--- Exercise objective ---
In the data below, find every line with the word "Sitio" and copy it.

[Dataset excerpts]
#####
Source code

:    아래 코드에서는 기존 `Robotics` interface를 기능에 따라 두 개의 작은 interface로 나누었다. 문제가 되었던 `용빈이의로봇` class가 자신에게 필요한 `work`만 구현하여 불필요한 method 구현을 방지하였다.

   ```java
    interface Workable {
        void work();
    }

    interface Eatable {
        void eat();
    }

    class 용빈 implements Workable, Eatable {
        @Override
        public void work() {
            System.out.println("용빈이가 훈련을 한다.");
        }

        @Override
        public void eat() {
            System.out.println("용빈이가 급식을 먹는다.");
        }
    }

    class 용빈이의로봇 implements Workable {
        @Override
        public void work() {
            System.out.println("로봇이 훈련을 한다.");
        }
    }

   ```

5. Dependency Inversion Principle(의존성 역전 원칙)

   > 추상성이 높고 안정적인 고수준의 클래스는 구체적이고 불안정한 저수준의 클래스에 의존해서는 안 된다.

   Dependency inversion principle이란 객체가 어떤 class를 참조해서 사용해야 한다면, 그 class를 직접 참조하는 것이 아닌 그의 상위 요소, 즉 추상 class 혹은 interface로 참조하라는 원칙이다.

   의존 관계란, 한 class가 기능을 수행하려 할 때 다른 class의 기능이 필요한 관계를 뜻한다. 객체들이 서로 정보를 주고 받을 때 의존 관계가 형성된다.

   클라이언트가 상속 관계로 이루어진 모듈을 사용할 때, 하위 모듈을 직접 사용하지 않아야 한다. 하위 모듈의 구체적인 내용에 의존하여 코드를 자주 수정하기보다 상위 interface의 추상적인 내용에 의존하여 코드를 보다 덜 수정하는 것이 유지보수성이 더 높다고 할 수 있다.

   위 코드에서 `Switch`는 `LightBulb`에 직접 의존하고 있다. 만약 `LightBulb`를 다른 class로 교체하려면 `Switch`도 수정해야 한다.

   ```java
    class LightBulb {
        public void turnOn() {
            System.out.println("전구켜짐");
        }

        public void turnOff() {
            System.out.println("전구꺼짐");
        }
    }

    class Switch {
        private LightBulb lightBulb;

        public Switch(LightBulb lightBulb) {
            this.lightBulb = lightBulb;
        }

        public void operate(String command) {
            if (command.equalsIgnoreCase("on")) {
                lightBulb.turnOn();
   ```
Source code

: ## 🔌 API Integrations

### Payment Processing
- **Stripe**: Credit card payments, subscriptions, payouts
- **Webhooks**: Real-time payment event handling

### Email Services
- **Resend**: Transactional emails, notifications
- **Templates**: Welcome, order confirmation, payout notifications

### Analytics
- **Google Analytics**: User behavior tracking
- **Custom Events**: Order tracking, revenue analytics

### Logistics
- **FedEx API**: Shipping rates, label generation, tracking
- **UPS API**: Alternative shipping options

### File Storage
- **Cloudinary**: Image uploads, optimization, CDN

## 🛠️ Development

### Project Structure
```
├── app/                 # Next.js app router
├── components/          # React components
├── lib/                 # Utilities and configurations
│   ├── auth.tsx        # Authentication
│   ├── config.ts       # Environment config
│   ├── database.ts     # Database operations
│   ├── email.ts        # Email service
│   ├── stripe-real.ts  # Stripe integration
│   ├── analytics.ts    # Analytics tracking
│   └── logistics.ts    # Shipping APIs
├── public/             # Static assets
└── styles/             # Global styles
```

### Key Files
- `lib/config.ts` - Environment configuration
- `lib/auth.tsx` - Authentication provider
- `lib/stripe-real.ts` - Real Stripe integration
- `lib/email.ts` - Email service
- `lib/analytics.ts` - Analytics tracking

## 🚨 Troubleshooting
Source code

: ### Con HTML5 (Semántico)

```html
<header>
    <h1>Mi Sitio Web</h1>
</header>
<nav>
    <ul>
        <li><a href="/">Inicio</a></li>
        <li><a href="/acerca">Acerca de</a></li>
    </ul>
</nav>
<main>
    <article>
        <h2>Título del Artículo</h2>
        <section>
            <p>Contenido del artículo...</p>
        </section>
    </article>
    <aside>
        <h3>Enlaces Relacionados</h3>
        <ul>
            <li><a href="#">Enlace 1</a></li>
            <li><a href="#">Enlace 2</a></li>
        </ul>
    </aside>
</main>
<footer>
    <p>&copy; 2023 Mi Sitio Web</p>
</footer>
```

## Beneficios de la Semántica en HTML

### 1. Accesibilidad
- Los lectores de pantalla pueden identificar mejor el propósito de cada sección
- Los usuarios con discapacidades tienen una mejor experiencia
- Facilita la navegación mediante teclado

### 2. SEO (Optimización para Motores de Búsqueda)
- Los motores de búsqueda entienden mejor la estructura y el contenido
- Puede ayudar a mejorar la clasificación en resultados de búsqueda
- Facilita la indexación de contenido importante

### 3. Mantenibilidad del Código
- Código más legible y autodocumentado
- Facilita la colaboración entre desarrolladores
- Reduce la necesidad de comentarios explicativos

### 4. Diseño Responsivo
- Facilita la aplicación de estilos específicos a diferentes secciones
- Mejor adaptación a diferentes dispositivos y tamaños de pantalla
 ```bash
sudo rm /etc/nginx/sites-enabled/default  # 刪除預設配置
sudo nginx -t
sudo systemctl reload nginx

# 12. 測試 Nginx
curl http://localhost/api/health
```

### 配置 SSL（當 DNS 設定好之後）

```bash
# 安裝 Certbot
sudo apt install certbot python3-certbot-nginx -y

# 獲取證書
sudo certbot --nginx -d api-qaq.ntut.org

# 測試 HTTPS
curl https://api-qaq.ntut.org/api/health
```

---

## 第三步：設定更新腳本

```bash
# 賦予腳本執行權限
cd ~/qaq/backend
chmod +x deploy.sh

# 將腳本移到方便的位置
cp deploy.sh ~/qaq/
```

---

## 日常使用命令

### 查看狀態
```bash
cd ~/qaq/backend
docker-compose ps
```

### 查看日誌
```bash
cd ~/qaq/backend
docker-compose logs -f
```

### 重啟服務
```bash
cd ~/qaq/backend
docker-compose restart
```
#####
--- Response to this task ---
    <h1>Mi Sitio Web</h1>
    <p>&copy; 2023 Mi Sitio Web</p>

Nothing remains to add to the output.